** START OF Dataset records **

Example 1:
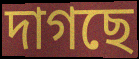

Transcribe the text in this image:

দাগছে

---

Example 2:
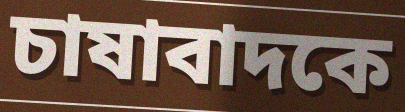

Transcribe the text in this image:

চাষাবাদকে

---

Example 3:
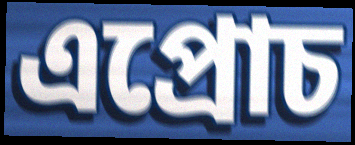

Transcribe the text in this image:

এপ্রোচ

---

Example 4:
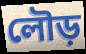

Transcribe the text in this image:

লৌড়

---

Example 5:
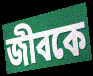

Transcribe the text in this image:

জীবকে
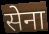
सेना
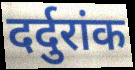
दर्दुरांक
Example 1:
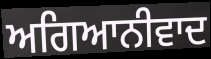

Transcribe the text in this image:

ਅਗਿਆਨੀਵਾਦ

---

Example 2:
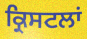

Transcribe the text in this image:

ਕ੍ਰਿਸਟਲਾਂ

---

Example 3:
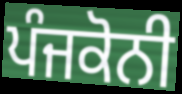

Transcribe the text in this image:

ਪੰਜਕੋਨੀ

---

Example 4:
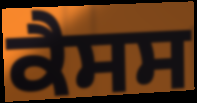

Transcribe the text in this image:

ਕੈਸਸ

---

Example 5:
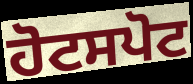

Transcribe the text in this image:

ਹੋਟਸਪੋਟ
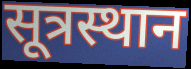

** END OF Dataset records **

Repeat every one of the lines above word for word, leaving out the pictures.

Example 1:

Transcribe the text in this image:

দাগছে

---

Example 2:

Transcribe the text in this image:

চাষাবাদকে

---

Example 3:

Transcribe the text in this image:

এপ্রোচ

---

Example 4:

Transcribe the text in this image:

লৌড়

---

Example 5:

Transcribe the text in this image:

জীবকে
सेना
दर्दुरांक
Example 1:

Transcribe the text in this image:

ਅਗਿਆਨੀਵਾਦ

---

Example 2:

Transcribe the text in this image:

ਕ੍ਰਿਸਟਲਾਂ

---

Example 3:

Transcribe the text in this image:

ਪੰਜਕੋਨੀ

---

Example 4:

Transcribe the text in this image:

ਕੈਸਸ

---

Example 5:

Transcribe the text in this image:

ਹੋਟਸਪੋਟ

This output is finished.